# Study text
-------------------------

Dakota Wealth Management Senior Portfolio Manager Robert Pavlik joins Yahoo Finance Live to discuss the market outlook for 2022 in relation to how the Fed acts, FOMC meeting minutes contributing to a sell-off, and how to invest across sectors.

Video Transcript

KARINA MITCHELL: We're going to stay on the markets and bring in our next guest, Robert Pavlik from Dakota Wealth Management, senior portfolio manager there. Robert, thank you so much for being with us. I was struck by the fact that hedge funds are offloading growth-focused tech stocks at a rate not seen in literally a decade. So what do we do with all of the tech investments that we have now? Is it time to sort of offload them all? What do we do? Because the NASDAQ's back up today. So was yesterday just a tantrum, or is it a sign of this rotation that is to come?

ROBERT PAVLIK: Not necessarily. I think what you have to realize as an investor is that there's different classes of stocks or subclasses of stocks within each particular sector. And so when you look at tech as a whole, you have to realize that there are some very high valuation tech shares and some shares within tech that are not necessarily as highly valued. And so, you know, the mega-cap tech shares I think are still going to be in demand throughout this year and throughout the pressure that we've been seeing in that particular space.

-------------------------

# Explore the material
- 1) Rewrite the market-outlook interview, everything from "Dakota Wealth Management Senior" down to "invest across sectors.", with "market outlook" replaced by "economic outlook".
- 2) Decide whether each statement agrees with the market-outlook interview, and answer yes or no with the deciding words from it quoted:
(a) Karina Mitchell says the NASDAQ is up again today.
(b) Robert Pavlik recommends selling off all tech holdings.
(c) Robert Pavlik is a senior portfolio manager at Dakota Wealth Management.
- 3) Extend the market-outlook interview, picking up right after its final sentence.

-------------------------

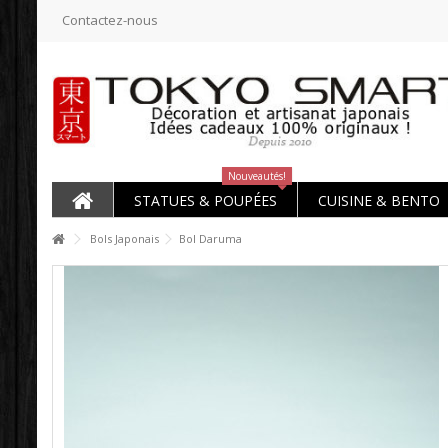
Contactez-nous
Nouveautés!
STATUES & POUPÉES
CUISINE & BENTO
Bols Japonais
Bol Daruma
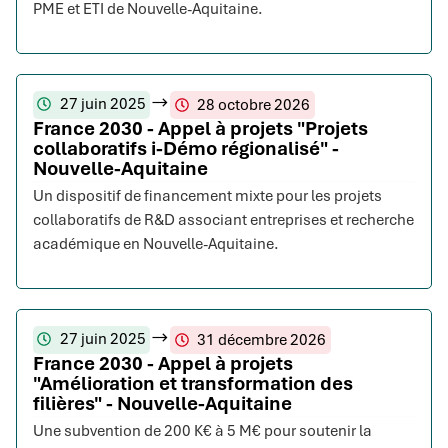
PME et ETI de Nouvelle-Aquitaine.
27 juin 2025
28 octobre 2026
France 2030 - Appel à projets "Projets
collaboratifs i-Démo régionalisé" -
Nouvelle-Aquitaine
Un dispositif de financement mixte pour les projets
collaboratifs de R&D associant entreprises et recherche
académique en Nouvelle-Aquitaine.
27 juin 2025
31 décembre 2026
France 2030 - Appel à projets
"Amélioration et transformation des
filières" - Nouvelle-Aquitaine
Une subvention de 200 K€ à 5 M€ pour soutenir la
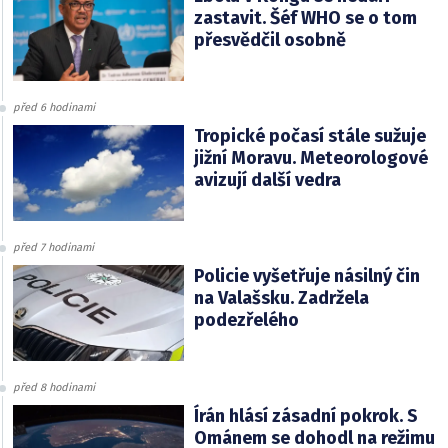
zastavit. Šéf WHO se o tom
přesvědčil osobně
před 6 hodinami
Tropické počasí stále sužuje
jižní Moravu. Meteorologové
avizují další vedra
před 7 hodinami
Policie vyšetřuje násilný čin
na Valašsku. Zadržela
podezřelého
před 8 hodinami
Írán hlásí zásadní pokrok. S
Ománem se dohodl na režimu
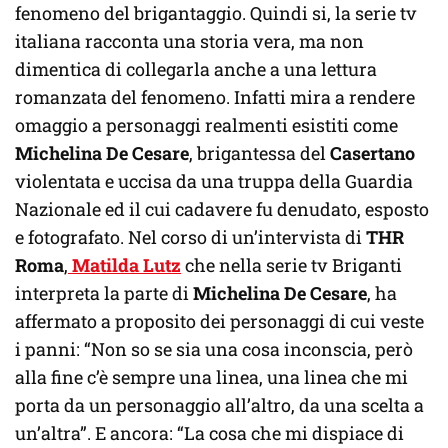
fenomeno del brigantaggio. Quindi si, la serie tv
italiana racconta una storia vera, ma non
dimentica di collegarla anche a una lettura
romanzata del fenomeno. Infatti mira a rendere
omaggio a personaggi realmenti esistiti come
Michelina De Cesare
, brigantessa del
Casertano
violentata e uccisa da una truppa della Guardia
Nazionale ed il cui cadavere fu denudato, esposto
e fotografato. Nel corso di un’intervista di
THR
Roma
,
Matilda Lutz
che nella serie tv Briganti
interpreta la parte di
Michelina De Cesare
, ha
affermato a proposito dei personaggi di cui veste
i panni: “Non so se sia una cosa inconscia, però
alla fine c’è sempre una linea, una linea che mi
porta da un personaggio all’altro, da una scelta a
un’altra”. E ancora: “La cosa che mi dispiace di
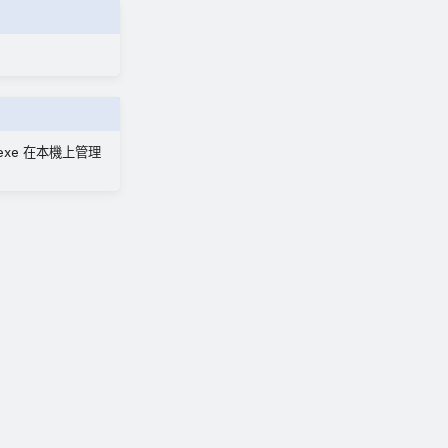
i.exe 在本機上管理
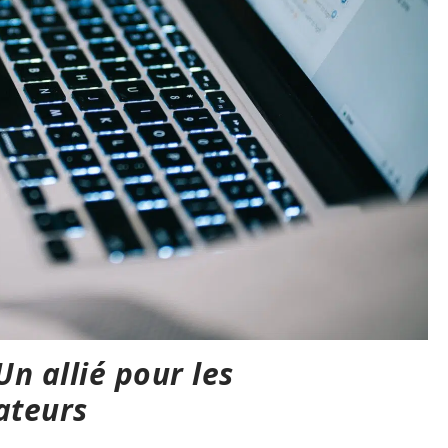
Un allié pour les
ateurs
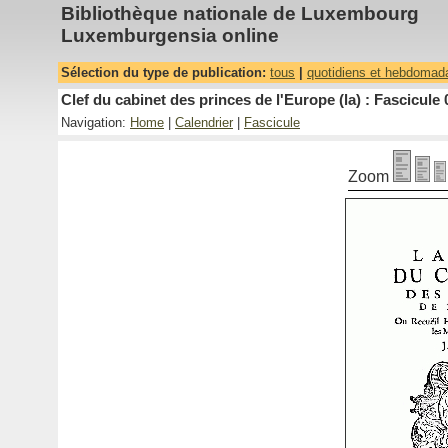
Bibliothèque nationale de Luxembourg
Luxemburgensia online
Sélection du type de publication:
tous
|
quotidiens et hebdomad
Clef du cabinet des princes de l'Europe (la) : Fascicule 
Navigation:
Home
|
Calendrier
|
Fascicule
Zoom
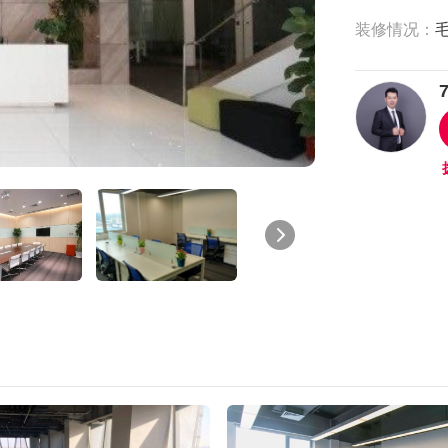
装修情况：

-------------------------

# Results for the exercise
- 1)
Dakota Wealth Management Senior Portfolio Manager Robert Pavlik joins Yahoo Finance Live to discuss the economic outlook for 2022 in relation to how the Fed acts, FOMC meeting minutes contributing to a sell-off, and how to invest across sectors.

- 2)
(a) Yes: "Because the NASDAQ's back up today."
(b) No: "the mega-cap tech shares I think are still going to be in demand throughout this year"
(c) Yes: "Dakota Wealth Management Senior Portfolio Manager Robert Pavlik"

- 3)
And the reason being is institutions, hedge funds, ETFs, mutual funds, all need exposure to various sectors in order to remain in compliance. And so if you were one of those portfolio managers, what are you going to do? Are you going to go out and buy a five-letter stock, or are you going to stick with Apple or something like Adobe or something that's more well-known like a Microsoft? And so I wouldn't give up on the space altogether. I think you just have to be a little bit careful in what you choose.

ALEXIS CHRISTOFOROUS: So when you do choose, Robert, I see you are choosing energy, which was a big winner last year. At least in the first week of trading, it looks like it's a big winner in 2022. Make the case for energy and then, of course, healthcare. I guess you see some runway there as well. Why?

ROBERT PAVLIK: Well, so energy, I think, is going to continue to see demand. I mean, if we take the recommendations of analysts and other Street analysts saying that, you know, the economy is going to continue to reopen as we move through the winter months and into the spring and summer, you know, the demand for energy in gasoline and oil is going to continue to remain high. I think oil probably trades-- West Texas Intermediate, it probably trades close to $100, maybe a little even more than that. So we're just below 80. And so I think there's more upside to that. I also like the natural gas space.

I-- as far as healthcare is concerned, healthcare is a prime candidate for an inflationary environment. And so I do believe that there are some opportunities in healthcare. Again, there are some very pricey stocks within the group. But I think you could look to sort of the blue chip companies and probably do quite well in a very choppy trading environment. So I think you have to be careful in what you pick, but I think if your choices are smart, you'll do OK.

KARINA MITCHELL: It seems like there is going to be a lot more cherry picking that has to go on this year. I'm wondering if you can break down for me the first part of the year as far as investments, particularly in growth stocks, and then perhaps the second part of the year. And then also another area that you're very interested in you say is industrials because even though we don't have Build Back Better, we do have an infrastructure deal.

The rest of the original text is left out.